§ **WORK REQUEST 1**: In the text on organizational change and the nervous system, what two dimensions describe how we experience our inner lives?
§ **WORK REQUEST 2**: Return, word for word, the part of the text on organizational change and the nervous system from "Organizations today are" to "becomes neurologically difficult.".

§ **TEXT SEGMENT**:
-*-*-
28th May 2026 | 10:50am

Organizations today are running what amounts to a continuous stress experiment on their people. Restructuring, digital transformation, remote and hybrid transitions, supply chain reorganisation and the rapid arrival of AI—change has become the permanent condition of working life. Leaders are puzzled or irritated when people resist, disengage or seem unable to get on board.

Looking at the neuroscience of what’s happening in the mind and body offers an explanation strategy decks rarely acknowledge: chronic change is not just organisationally challenging, it is physiologically draining—and for many, it’s tipping them into nervous system states where genuine engagement with transformation becomes neurologically difficult.

Where transformation puts us on the arousal map

Understanding this begins with the autonomic nervous system. We experience our inner lives across two dimensions—valence (negative to positive) and arousal (low to high) (see chart below). The upper-left quadrant of this space—high arousal, negative valence—is where we find the states of fear, alarm, anger, tension and distress. It is also, not coincidentally, where most find themselves during organisational change.
-*-*-
§ **EXTRACTED ENTRIES**:

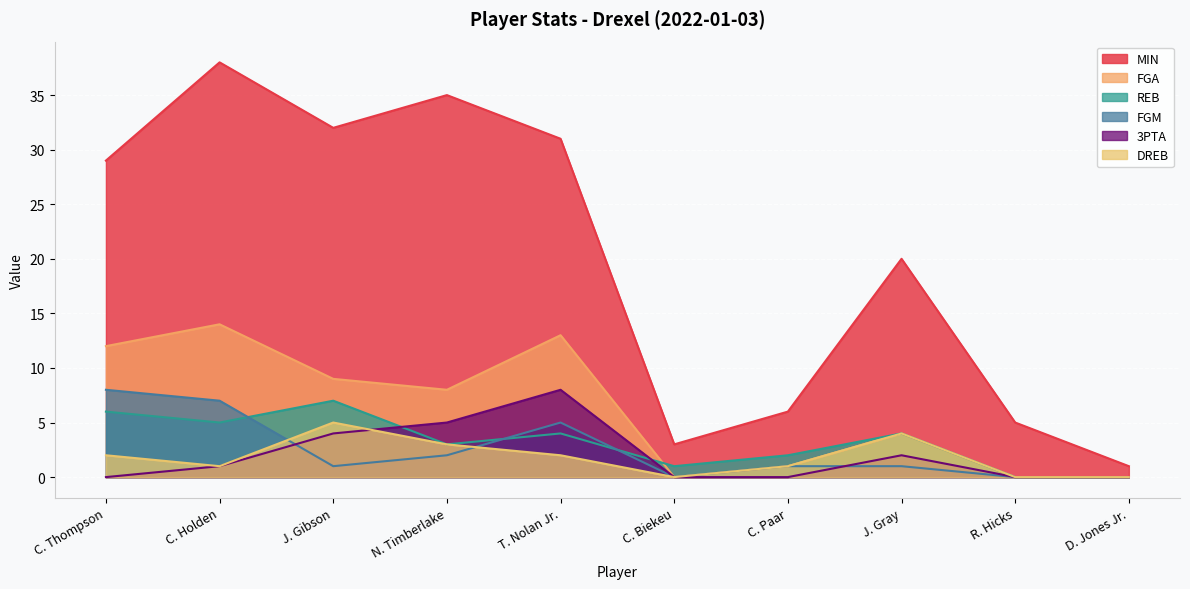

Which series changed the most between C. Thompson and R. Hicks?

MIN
-*-*-
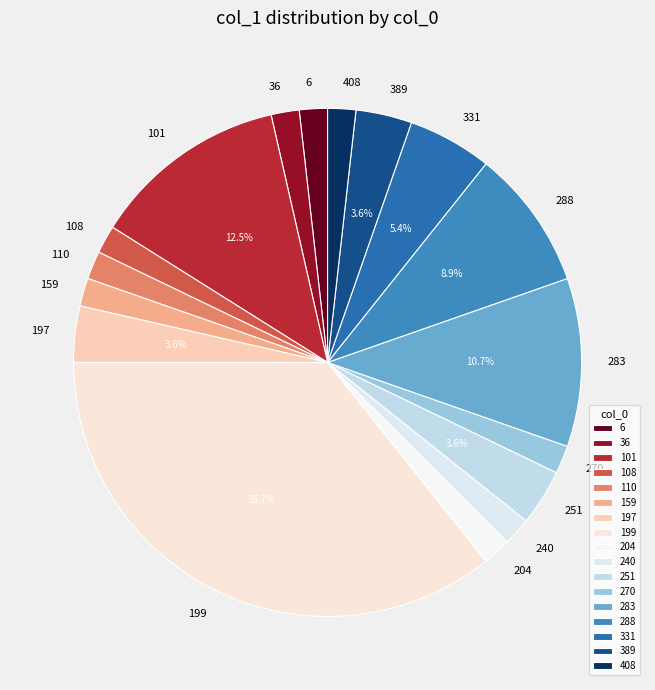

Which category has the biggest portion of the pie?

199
-*-*-
§ **RESPONSE AREA 1**: Valence (negative to positive) and arousal (low to high).

§ **RESPONSE AREA 2**:
Organizations today are running what amounts to a continuous stress experiment on their people. Restructuring, digital transformation, remote and hybrid transitions, supply chain reorganisation and the rapid arrival of AI—change has become the permanent condition of working life. Leaders are puzzled or irritated when people resist, disengage or seem unable to get on board.

Looking at the neuroscience of what’s happening in the mind and body offers an explanation strategy decks rarely acknowledge: chronic change is not just organisationally challenging, it is physiologically draining—and for many, it’s tipping them into nervous system states where genuine engagement with transformation becomes neurologically difficult.